Introduction: Although deep brain stimulation (DBS) often improves levodopa-responsive gait symptoms, robust therapies for gait dysfunction from Parkinson's disease (PD) remain a major unmet need. Walking speed could represent a simple, integrated tool to assess DBS efficacy but is often not examined systematically or quantitatively during DBS programming. Here we investigate the reliability and functional significance of changes in gait by directional DBS in the subthalamic nucleus. Methods: Nineteen patients underwent unilateral subthalamic nucleus DBS surgery with an eight-contact directional lead (1-3-3-1 configuration) in the most severely affected hemisphere. They arrived off dopaminergic medications >12 h preoperatively and for device activation 1 month after surgery. We measured a comfortable walking speed using an instrumented walkway with DBS off and at each of 10 stimulation configurations (six directional contacts, two virtual rings, and two circular rings) at the midpoint of the therapeutic window.

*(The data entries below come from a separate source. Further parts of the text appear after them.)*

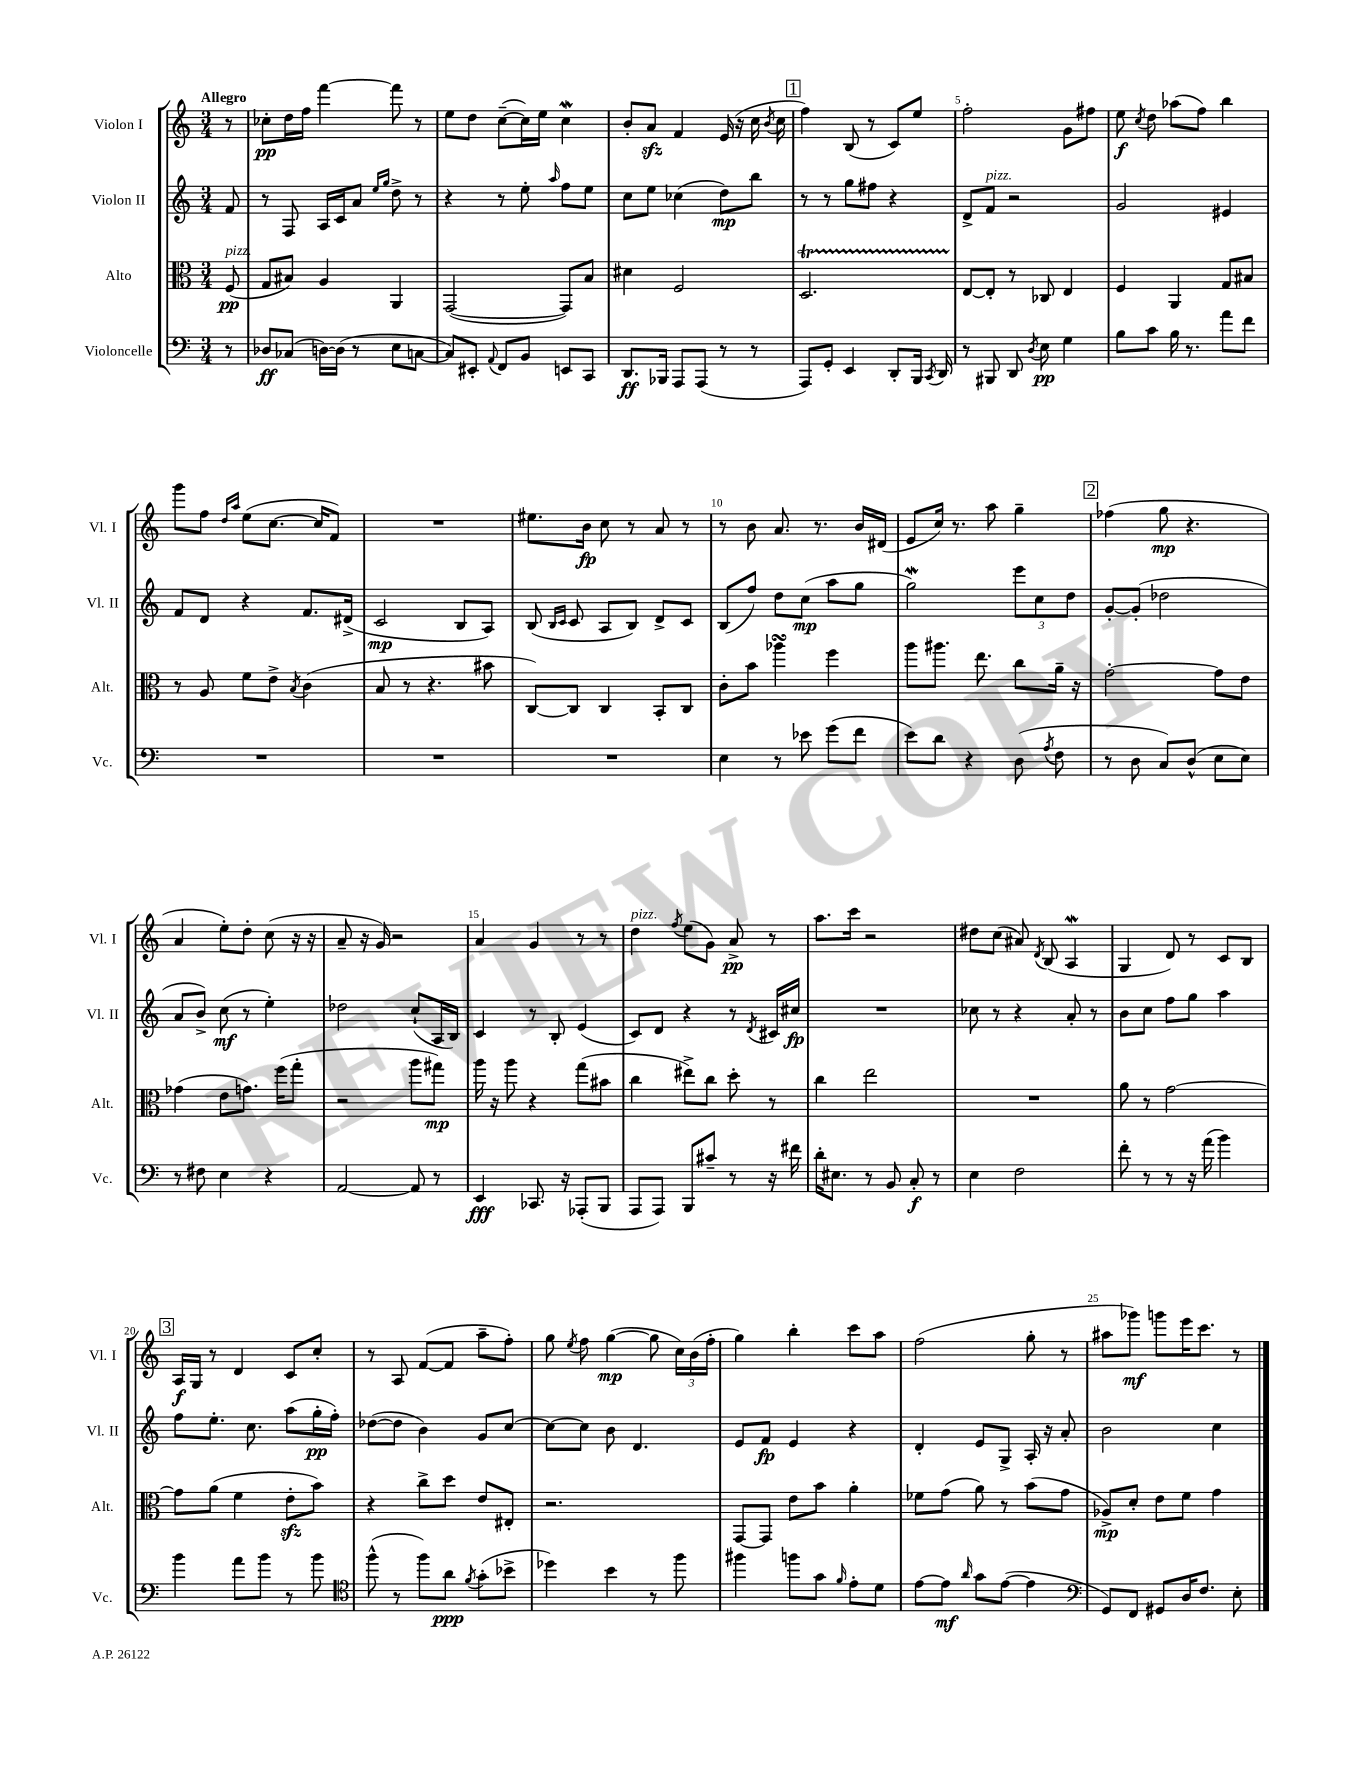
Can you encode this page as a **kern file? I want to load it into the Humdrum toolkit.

**kern	**dynam	**kern	**dynam	**kern	**dynam	**kern	**dynam
*part4	*part4	*part3	*part3	*part2	*part2	*part1	*part1
*staff4	*staff4	*staff3	*staff3	*staff2	*staff2	*staff1	*staff1
*I"Violoncelle	*	*I"Alto	*	*I"Violon II	*	*I"Violon I	*
*I'Vc.	*	*I'Alt.	*	*I'Vl. II	*	*I'Vl. I	*
*clefF4	*	*clefC3	*	*clefG2	*	*clefG2	*
*k[]	*	*k[]	*	*k[]	*	*k[]	*
*M3/4	*	*M3/4	*	*M3/4	*	*M3/4	*
=	=	=	=	=	=	=	=
!	!	!	!	!	!	!LO:TX:a:B:t=Allegro	!
!	!	!LO:TX:a:i:t=pizz.	!	!	!	!	!
8r	.	(8F/	pp	8f/	.	8r	.
=1	=1	=1	=1	=1	=1	=1	=1
8D-X/L	ff	8G/L	.	8r	.	8cc-X'\L	pp
(8C-X/J	.	8B#X/J)	.	8F/	.	16dd\L	.
.	.	.	.	.	.	16ff\JJ	.
[16Dn\LL)	.	4A/	.	16A/LL	.	[4fff\	.
(16D\JJ]	.	.	.	16c/J	.	.	.
8r	.	.	.	8a/J	.	.	.
.	.	.	.	16qqee/LL	.	.	.
.	.	.	.	16qqgg/JJ	.	.	.
8E\L	.	4AA/	.	8dd^\	.	8fff\]	.
[8Cn\J	.	.	.	8r	.	8r	.
=2	=2	=2	=2	=2	=2	=2	=2
8C/L])	.	([2GG/	.	4r	.	8ee\L	.
8EE#X'/J	.	.	.	.	.	8dd\J	.
8qqAA/	.	.	.	.	.	.	.
8FF/L	.	.	.	8r	.	([8cc~\L	.
8BB/J	.	.	.	8ee'\	.	16cc\L])	.
.	.	.	.	.	.	16ee\JJ	.
.	.	.	.	16qqaa/	.	.	.
8EEn/L	.	8GG/L])	.	8ff\L	.	4ccw\	.
8CC/J	.	8B/J	.	8ee\J	.	.	.
=3	=3	=3	=3	=3	=3	=3	=3
8.DD/L	ff	4d#X\	.	8cc\L	.	8b'/L	.
.	.	.	.	8ee\J	.	8azz/J	.
16BBB-X/Jk	.	.	.	.	.	.	.
8AAA/L	.	2F/	.	(4cc-X\	.	4f/	.
(8AAA/J	.	.	.	.	.	.	.
8r	.	.	.	8dd\L)	mp	(16e/	.
.	.	.	.	.	.	16r	.
8r	.	.	.	8bb\J	.	16cc\	.
.	.	.	.	.	.	8qb/	.
.	.	.	.	.	.	16cc\	.
!!LO:REH:place=s1:t=1
=4	=4	=4	=4	=4	=4	=4	=4
8AAA/L)	.	2.DT/	.	8r	.	4ff\)	.
8GG'/J	.	.	.	8r	.	.	.
4EE/	.	.	.	8gg\L	.	(8B/	.
.	.	.	.	8ff#X\J	.	8r	.
8DD'/L	.	.	.	4r	.	8c/L)	.
16BBB/Jk	.	.	.	.	.	8ee/J	.
8qCC/	.	.	.	.	.	.	.
16DD/	.	.	.	.	.	.	.
=5	=5	=5	=5	=5	=5	=5	=5
8r	.	[8E/L	.	8d^/L	.	2ff'\	.
!	!	!	!	!LO:TX:a:i:t=pizz.	!	!	!
8BBB#X/	.	8E'/J]	.	8f/J	.	.	.
8DD/	.	8r	.	2r	.	.	.
8qD/	.	.	.	.	.	.	.
8E\	pp	8C-X/	.	.	.	.	.
4G\	.	4E/	.	.	.	8g\L	.
.	.	.	.	.	.	8ff#X\J	.
=6	=6	=6	=6	=6	=6	=6	=6
8B\L	.	4F/	.	2g/	.	8ee\	f
.	.	.	.	.	.	8qcc/	.
8c\J	.	.	.	.	.	8dd\	.
16B\	.	4AA/	.	.	.	(8aa-X\L	.
8.r	.	.	.	.	.	.	.
.	.	.	.	.	.	8ff\J)	.
8a\L	.	8G/L	.	4e#X/	.	4bb\	.
8f\J	.	8B#X/J	.	.	.	.	.
!!LO:LB:g=z
=7	=7	=7	=7	=7	=7	=7	=7
2.r	.	8r	.	8f/L	.	8ggg\L	.
.	.	8A/	.	8d/J	.	8ff\J	.
.	.	.	.	.	.	16qqdd/LL	.
.	.	.	.	.	.	16qqaa/JJ	.
.	.	8f\L	.	4r	.	(8ee\L	.
.	.	8e^\J	.	.	.	[8.cc\J	.
.	.	8qB/	.	.	.	.	.
.	.	(4c\	.	8.f/L	.	.	.
.	.	.	.	.	.	16cc/KL]	.
.	.	.	.	.	.	8f/J)	.
.	.	.	.	(16d#X^/Jk	.	.	.
=8	=8	=8	=8	=8	=8	=8	=8
2.r	.	8B/	.	2c/	mp	2.r	.
.	.	8r	.	.	.	.	.
.	.	4.r	.	.	.	.	.
.	.	.	.	8B/L	.	.	.
.	.	8b#X\	.	8A/J)	.	.	.
=9	=9	=9	=9	=9	=9	=9	=9
2.r	.	[8C/L)	.	(8B/	.	8.ee#X\L	.
.	.	.	.	16qqB/LL	.	.	.
.	.	.	.	16qqc/JJ	.	.	.
.	.	8C/J]	.	8c/	.	.	.
.	.	.	.	.	.	16b\Jk	fp
.	.	4C/	.	8A/L	.	8cc\	.
.	.	.	.	8B/J)	.	8r	.
.	.	8BB'/L	.	8d^/L	.	8a/	.
.	.	8C/J	.	8c/J	.	8r	.
=10	=10	=10	=10	=10	=10	=10	=10
4E\	.	8c'\L	.	(8B/L	.	8r	.
.	.	8b\J	.	8ff/J)	.	8b\	.
8r	.	4aa-XsSSs\	.	8dd\L	.	8.a/	.
8e-X\	.	.	.	(8cc\J	mp	.	.
.	.	.	.	.	.	8.r	.
(8g\L	.	4ff\	.	8aa\L	.	.	.
8f\J	.	.	.	8gg\J	.	16b/LL	.
.	.	.	.	.	.	(16d#X/JJ	.
=11	=11	=11	=11	=11	=11	=11	=11
8e\L)	.	8aa\L	.	2ggW\)	.	8e/L	.
8d\J	.	8.aa#X\J	.	.	.	16cc/Jk)	.
.	.	.	.	.	.	8.r	.
4r	.	.	.	.	.	.	.
.	.	8.ee\	.	.	.	.	.
.	.	.	.	.	.	8aa\	.
(8D\	.	8cc\L	.	12eee\L	.	4gg~\	.
.	.	.	.	12cc\	.	.	.
8qA/	.	.	.	.	.	.	.
8F\	.	16a~\Jk	.	.	.	.	.
.	.	.	.	12dd\J	.	.	.
.	.	16r	.	.	.	.	.
!!LO:REH:place=s1:t=2
=12	=12	=12	=12	=12	=12	=12	=12
8r	.	[2g'\	.	[8g'/L	.	(4ff-X\	.
8D\	.	.	.	(8g'/J]	.	.	.
8C/L)	.	.	.	2dd-X\	.	8gg\	mp
(8D^^/J	.	.	.	.	.	4.r	.
8E\L	.	8g\L]	.	.	.	.	.
8E\J)	.	8e\J	.	.	.	.	.
!!LO:LB:g=z
=13	=13	=13	=13	=13	=13	=13	=13
8r	.	(4g-X\	.	8a/L	.	4a/	.
8F#X\	.	.	.	8b^/J)	.	.	.
4E\	.	8e\L	.	(8cc\	mf	8ee'\L)	.
.	.	8.gn\J)	.	8r	.	8dd'\J	.
4r	.	.	.	4ee'\)	.	(8cc\	.
.	.	(16ff\KL	.	.	.	.	.
.	.	8gg'\J	.	.	.	16r	.
.	.	.	.	.	.	16r	.
=14	=14	=14	=14	=14	=14	=14	=14
[2AA/	.	2r	.	2dd-X\	.	8a~/	.
.	.	.	.	.	.	16r	.
.	.	.	.	.	.	16g/)	.
.	.	.	.	.	.	2r	.
8AA/]	.	8aa\L	.	(8cc`/L	.	.	.
8r	.	8gg#X\J)	mp	16A/L	.	.	.
.	.	.	.	16B/JJ)	.	.	.
=15	=15	=15	=15	=15	=15	=15	=15
4EE/	fff	16aa\	.	4c/	.	4a/	.
.	.	16r	.	.	.	.	.
.	.	8aa\	.	.	.	.	.
8.CC-X/	.	4r	.	8r	.	4g/	.
.	.	.	.	8B'/	.	.	.
16r	.	.	.	.	.	.	.
(8AAA-X'/L	.	(8gg\L	.	(4e/	.	8r	.
8BBB/J	.	8b#X\J	.	.	.	8r	.
=16	=16	=16	=16	=16	=16	=16	=16
!	!	!	!	!	!	!LO:TX:a:i:t=pizz.	!
8AAA/L	.	4cc\	.	8c/L)	.	4dd\	.
8AAA/J)	.	.	.	8d/J	.	.	.
.	.	.	.	.	.	8qff/	.
8BBB/L	.	8ee#X^\L)	.	4r	.	(8ee\L	.
8c#X~/J	.	8cc\J	.	.	.	8g\J)	.
8r	.	8dd'\	.	8r	.	8a^/	pp
.	.	.	.	8qd/	.	.	.
16r	.	8r	.	16c#X/LL	.	8r	.
16f#X\	.	.	.	16cc#X/JJ	fp	.	.
=17	=17	=17	=17	=17	=17	=17	=17
16d'\KL	.	4cc\	.	2.r	.	8.aa\L	.
8.E#X\J	.	.	.	.	.	.	.
.	.	.	.	.	.	16ccc\Jk	.
8r	.	2ee\	.	.	.	2r	.
8BB/	.	.	.	.	.	.	.
8C'/	f	.	.	.	.	.	.
8r	.	.	.	.	.	.	.
=18	=18	=18	=18	=18	=18	=18	=18
4E\	.	2.r	.	8cc-X\	.	8dd#X\L	.
.	.	.	.	8r	.	(8cc\J	.
2F\	.	.	.	4r	.	8a#X/)	.
.	.	.	.	.	.	8qd/	.
.	.	.	.	.	.	(8B/	.
.	.	.	.	8a'/	.	4AW/	.
.	.	.	.	8r	.	.	.
=19	=19	=19	=19	=19	=19	=19	=19
8f'\	.	8a\	.	8b\L	.	4G/	.
8r	.	8r	.	8cc\J	.	.	.
8r	.	[2g\	.	8ff\L	.	8d/)	.
16r	.	.	.	8gg\J	.	8r	.
(16a\	.	.	.	.	.	.	.
4b\)	.	.	.	4aa\	.	8c/L	.
.	.	.	.	.	.	8B/J	.
!!LO:LB:g=z
!!LO:REH:place=s1:t=3
=20	=20	=20	=20	=20	=20	=20	=20
4b\	.	8g\L]	.	8ff\L	.	16A/LL	f
.	.	.	.	.	.	16G/JJ	.
.	.	(8a\J	.	8.ee'\J	.	8r	.
8a\L	.	4f\	.	.	.	4d/	.
.	.	.	.	8.cc\	.	.	.
8b\J	.	.	.	.	.	.	.
8r	.	8ezz'\L	.	(8aa\L	.	8c/L	.
8b\	.	8b\J)	.	16gg'\L	pp	8cc'/J	.
.	.	.	.	16ff'\JJ)	.	.	.
=21	=21	=21	=21	=21	=21	=21	=21
*clefC4	*	*	*	*	*	*	*
(8ff^^\	.	4r	.	([8dd-X\L	.	8r	.
8r	.	.	.	8dd-\J]	.	8A/	.
8ff\L)	.	8cc^\L	.	4b\)	.	([8f/L	.
8a\J	ppp	8dd\J	.	.	.	8f/J]	.
8qf/	.	.	.	.	.	.	.
(8g'\L	.	8e/L	.	8g/L	.	8aa~\L	.
8b-X^\J	.	8E#X'/J	.	[8cc/J	.	8ff'\J)	.
=22	=22	=22	=22	=22	=22	=22	=22
4dd-X\)	.	2.r	.	8cc\L_	.	8gg\	.
.	.	.	.	.	.	8qee/	.
.	.	.	.	8cc\J]	.	8ff\	.
4b\	.	.	.	8b\	.	([4gg\	mp
.	.	.	.	4.d/	.	.	.
8r	.	.	.	.	.	8gg\]	.
8ff\	.	.	.	.	.	24cc\LL)	.
.	.	.	.	.	.	(24b\	.
.	.	.	.	.	.	24ff'\JJ	.
=23	=23	=23	=23	=23	=23	=23	=23
4ff#X\	.	[8GG/L	.	8e/L	.	4gg\)	.
.	.	8GG/J]	.	8f/J	fp	.	.
8ffn\L	.	8e\L	.	4e/	.	4bb'\	.
8g\J	.	8b\J	.	.	.	.	.
16qqf/	.	.	.	.	.	.	.
8e'\L	.	4a'\	.	4r	.	8ccc\L	.
8d\J	.	.	.	.	.	8aa\J	.
=24	=24	=24	=24	=24	=24	=24	=24
[8e\L	.	8f-X\L	.	4d'/	.	(2ff\	.
8e\J]	mf	(8g\J	.	.	.	.	.
16qqa/	.	.	.	.	.	.	.
8g\L	.	8a\)	.	8e/L	.	.	.
([8e\J	.	8r	.	8G^/J	.	.	.
4e\]	.	(8b\L	.	16A'/	.	8gg'\	.
.	.	.	.	16r	.	.	.
.	.	8g\J	.	8a'/	.	8r	.
=25	=25	=25	=25	=25	=25	=25	=25
*clefF4	*	*	*	*	*	*	*
8GG/L)	.	8A-X^/L)	mp	2b\	.	8aa#X\L	.
8FF/J	.	8d'/J	.	.	.	8ggg-X\J)	mf
8GG#X/L	.	8e\L	.	.	.	8gggn\L	.
16D/K	.	8f\J	.	.	.	16eee\K	.
8.F/J	.	.	.	.	.	8.ccc\J	.
.	.	4g\	.	4cc\	.	.	.
8E'\	.	.	.	.	.	8r	.
==	==	==	==	==	==	==	==
*-	*-	*-	*-	*-	*-	*-	*-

Repeated measures of ANOVA contrasted preoperative vs. maximum and minimum walking speeds across DBS configurations during device activation. Intraclass correlation coefficients examined walking speed reliability across the four trials within each DBS configuration. We also investigated whether changes in walking speed related to modification of step length vs. cadence with a one-sample t-test. Results: Mean comfortable walking speed improved significantly with DBS on vs. both DBS off and minimum speeds with DBS on (p < 0.001, respectively). Pairwise comparisons showed no significant difference between DBS off and minimum comfortable walking speed with DBS on (p = 1.000). Intraclass correlations were ≥0.949 within each condition. Changes in comfortable walk speed were conferred primarily by changes in step length (p < 0.004). Conclusion: Acute assessment of walking speed is a reliable, clinically meaningful measure of gait function during DBS activation. Directional and circular unilateral subthalamic DBS in appropriate configurations elicit acute and clinically significant improvements in gait dysfunction related to PD. Next-generation directional DBS technologies have significant potential to enhance gait by individually tailoring stimulation parameters to optimize efficacy.